The Association of Ghana Industries (AGI) says over 70% of companies are optimistic that business situation would improve in the next six months.
In its research on assessing the impact of COVID-19 on businesses in the country, the AGI said by June 2021, 80 % of businesses expected recovery from the negative impact of COVID-19.
“There is a significant recovery for all the sectors and groups by size with different magnitudes. The service sector is recovering faster and construction is moving back slowly to normal,” Seth Twum Akwaboah, chief executive officer of AGI, said at the presentation of the report.
The research showed that 89 % of businesses were negatively affected by COVID-19 while overall about 75% of firms across all sectors scaled-down production in the year.
Presenting the findings of the research, Twum Akwaboah said the scaling down of production was marginally higher with small firms and African giants.
He said the majority of the firms were operating between 25% and 50%, adding that there was a steady decrease in the sales turnover over the past three quarters.
Between the fourth quarter of 2019 and the second quarter of 2020, there was a general decrease of more than 60 % in sales turnover across all business sectors.
The research showed that a highly significant majority of companies, representing 81 per cent were unlikely to meet their revenue target this year.
However, the reality is more pessimistic for the construction sector with only seven per cent that could meet this year’s target, Twum Akwaboah said.
In the second quarter of the year, about 60% of the companies experienced worse business situations.
However, the third quarter saw 17% returning to normalcy and nine per cent saw an improvement in their business situation.
On the likelihood of employing and investing, Twum Akwaboah said about one-quarter of companies planned to hire more workers in the next six months with construction posing marginally higher 30 intention to hire.
However, there is a higher proportion of 44% that planned to make new investments.
It is very likely that 45% of firms will replicate laying off of workers with almost the same proportion as in 2020 if the pandemic persists, the research showed.
Twum Akwaboah said among the top 10 challenges of business during the period included cash flow constraints, lack of orders, high cost of available supplies, difficulty in paying staff and market for goods and service.
He said firms were still expecting the government’s stimulus package, tax waivers or temporary tax break with flexible loans from commercial banks.

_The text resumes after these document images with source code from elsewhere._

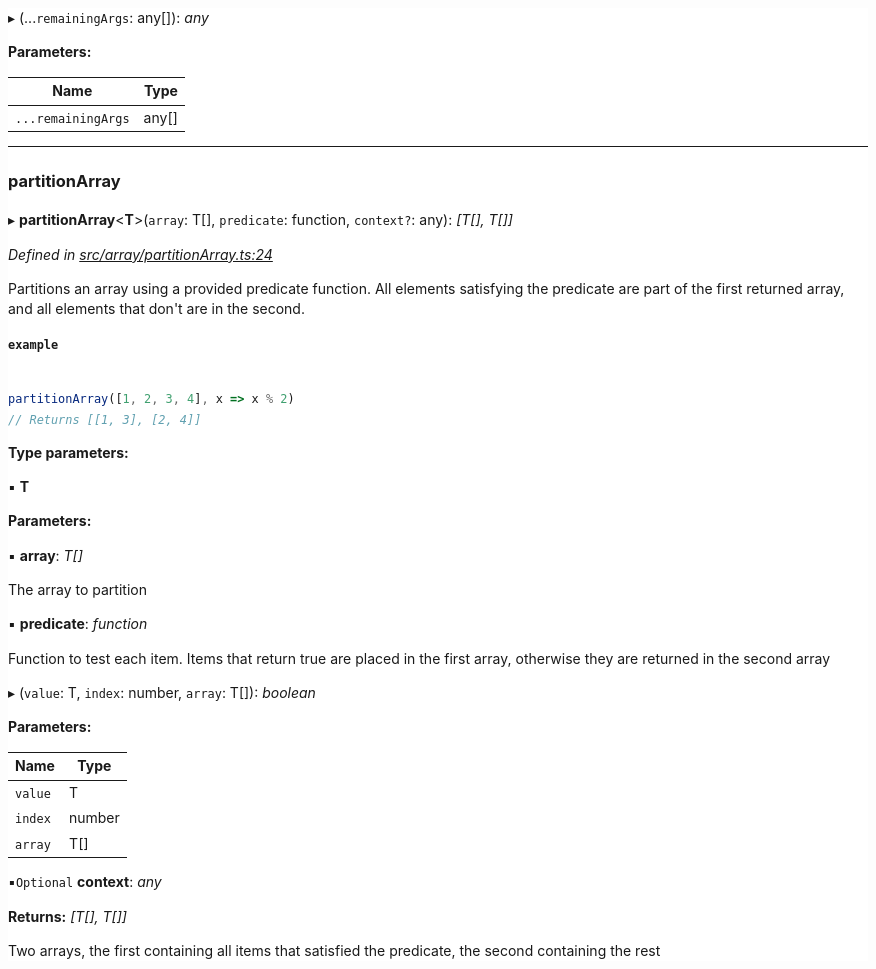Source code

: ▸ (...`remainingArgs`: any[]): *any*

**Parameters:**

Name | Type |
------ | ------ |
`...remainingArgs` | any[] |

___

###  partitionArray

▸ **partitionArray**<**T**>(`array`: T[], `predicate`: function, `context?`: any): *[T[], T[]]*

*Defined in [src/array/partitionArray.ts:24](https://github.com/cahilfoley/utils/blob/22bd396/src/array/partitionArray.ts#L24)*

Partitions an array using a provided predicate function. All elements satisfying the predicate are part of the first returned array,
and all elements that don't are in the second.

**`example`** 
```typescript

partitionArray([1, 2, 3, 4], x => x % 2)
// Returns [[1, 3], [2, 4]]
```

**Type parameters:**

▪ **T**

**Parameters:**

▪ **array**: *T[]*

The array to partition

▪ **predicate**: *function*

Function to test each item. Items that return true are placed in the first array,
otherwise they are returned in the second array

▸ (`value`: T, `index`: number, `array`: T[]): *boolean*

**Parameters:**

Name | Type |
------ | ------ |
`value` | T |
`index` | number |
`array` | T[] |

▪`Optional`  **context**: *any*

**Returns:** *[T[], T[]]*

Two arrays, the first containing all items that satisfied the predicate, the second containing the rest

“Tax waivers or temporary tax breaks, stimulus package from the government, reduction of corporate tax, flexible loans from commercial banks, electricity and water subsidies are in this order the most important things firms expect to alleviate the impact of COVID-19,” he said.

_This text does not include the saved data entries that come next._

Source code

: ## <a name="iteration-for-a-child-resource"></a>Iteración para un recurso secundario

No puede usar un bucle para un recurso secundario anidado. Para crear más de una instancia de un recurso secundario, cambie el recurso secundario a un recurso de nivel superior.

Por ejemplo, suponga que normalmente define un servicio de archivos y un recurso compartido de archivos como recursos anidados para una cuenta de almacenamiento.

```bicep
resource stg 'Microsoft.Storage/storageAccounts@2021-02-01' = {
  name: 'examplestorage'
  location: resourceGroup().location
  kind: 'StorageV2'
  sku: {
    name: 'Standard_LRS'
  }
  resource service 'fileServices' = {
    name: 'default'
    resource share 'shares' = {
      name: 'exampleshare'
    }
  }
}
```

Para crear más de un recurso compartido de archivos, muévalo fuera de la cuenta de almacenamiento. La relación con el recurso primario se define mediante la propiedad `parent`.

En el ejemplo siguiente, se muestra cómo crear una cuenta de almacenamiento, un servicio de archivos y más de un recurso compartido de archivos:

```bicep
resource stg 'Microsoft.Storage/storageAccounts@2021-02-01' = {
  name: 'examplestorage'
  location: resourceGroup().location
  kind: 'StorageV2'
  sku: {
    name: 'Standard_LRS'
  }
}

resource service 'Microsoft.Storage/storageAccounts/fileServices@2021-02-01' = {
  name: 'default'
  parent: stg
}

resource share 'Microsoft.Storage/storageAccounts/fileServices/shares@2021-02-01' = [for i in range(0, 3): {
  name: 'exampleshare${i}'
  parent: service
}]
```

To improve revenue, firms consider the adoption of new marketing strategies, tax relief from the government and investing in infrastructure as the three most important decisions to implement.
The broad objective of the study supported by BUSAC Fund was to ascertain the impact of Coronavirus pandemic and the restrictions on industry and also assess the business confidence level for the third quarter of 2020.
It was also to evaluate the impact of the pandemic on input supply, output, workforce and projected annual revenue and ascertain how SMEs can build resilience and local production capacity for AfCFTA by next year.